Revise the entries below so that every "scientific name" reads "binomial name", leaving everything else as it is.

####

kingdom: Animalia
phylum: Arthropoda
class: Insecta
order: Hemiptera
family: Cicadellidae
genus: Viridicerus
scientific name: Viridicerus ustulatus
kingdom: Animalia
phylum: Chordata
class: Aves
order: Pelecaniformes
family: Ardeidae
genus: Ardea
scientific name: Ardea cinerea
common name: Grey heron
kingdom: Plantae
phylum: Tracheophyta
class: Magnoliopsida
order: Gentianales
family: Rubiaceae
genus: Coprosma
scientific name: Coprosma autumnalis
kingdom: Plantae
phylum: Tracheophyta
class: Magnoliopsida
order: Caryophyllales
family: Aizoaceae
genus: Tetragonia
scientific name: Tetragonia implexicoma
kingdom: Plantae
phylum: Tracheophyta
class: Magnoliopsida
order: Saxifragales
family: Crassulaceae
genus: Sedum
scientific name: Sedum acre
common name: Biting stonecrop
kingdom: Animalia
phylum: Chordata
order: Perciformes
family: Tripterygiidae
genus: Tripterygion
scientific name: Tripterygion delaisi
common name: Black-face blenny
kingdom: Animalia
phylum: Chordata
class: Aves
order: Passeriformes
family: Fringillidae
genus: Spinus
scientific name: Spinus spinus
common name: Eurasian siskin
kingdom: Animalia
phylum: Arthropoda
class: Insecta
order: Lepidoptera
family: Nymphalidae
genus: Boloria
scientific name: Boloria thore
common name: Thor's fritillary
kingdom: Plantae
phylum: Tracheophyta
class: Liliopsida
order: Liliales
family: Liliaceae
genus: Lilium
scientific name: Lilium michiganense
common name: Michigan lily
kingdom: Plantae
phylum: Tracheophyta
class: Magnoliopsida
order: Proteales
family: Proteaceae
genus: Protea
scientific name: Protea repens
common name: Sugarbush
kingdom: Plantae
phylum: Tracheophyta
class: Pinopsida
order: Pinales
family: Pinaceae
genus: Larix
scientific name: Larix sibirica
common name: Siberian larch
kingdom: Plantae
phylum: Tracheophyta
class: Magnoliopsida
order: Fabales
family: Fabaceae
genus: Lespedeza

####

Exercise result
kingdom: Animalia
phylum: Arthropoda
class: Insecta
order: Hemiptera
family: Cicadellidae
genus: Viridicerus
binomial name: Viridicerus ustulatus
kingdom: Animalia
phylum: Chordata
class: Aves
order: Pelecaniformes
family: Ardeidae
genus: Ardea
binomial name: Ardea cinerea
common name: Grey heron
kingdom: Plantae
phylum: Tracheophyta
class: Magnoliopsida
order: Gentianales
family: Rubiaceae
genus: Coprosma
binomial name: Coprosma autumnalis
kingdom: Plantae
phylum: Tracheophyta
class: Magnoliopsida
order: Caryophyllales
family: Aizoaceae
genus: Tetragonia
binomial name: Tetragonia implexicoma
kingdom: Plantae
phylum: Tracheophyta
class: Magnoliopsida
order: Saxifragales
family: Crassulaceae
genus: Sedum
binomial name: Sedum acre
common name: Biting stonecrop
kingdom: Animalia
phylum: Chordata
order: Perciformes
family: Tripterygiidae
genus: Tripterygion
binomial name: Tripterygion delaisi
common name: Black-face blenny
kingdom: Animalia
phylum: Chordata
class: Aves
order: Passeriformes
family: Fringillidae
genus: Spinus
binomial name: Spinus spinus
common name: Eurasian siskin
kingdom: Animalia
phylum: Arthropoda
class: Insecta
order: Lepidoptera
family: Nymphalidae
genus: Boloria
binomial name: Boloria thore
common name: Thor's fritillary
kingdom: Plantae
phylum: Tracheophyta
class: Liliopsida
order: Liliales
family: Liliaceae
genus: Lilium
binomial name: Lilium michiganense
common name: Michigan lily
kingdom: Plantae
phylum: Tracheophyta
class: Magnoliopsida
order: Proteales
family: Proteaceae
genus: Protea
binomial name: Protea repens
common name: Sugarbush
kingdom: Plantae
phylum: Tracheophyta
class: Pinopsida
order: Pinales
family: Pinaceae
genus: Larix
binomial name: Larix sibirica
common name: Siberian larch
kingdom: Plantae
phylum: Tracheophyta
class: Magnoliopsida
order: Fabales
family: Fabaceae
genus: Lespedeza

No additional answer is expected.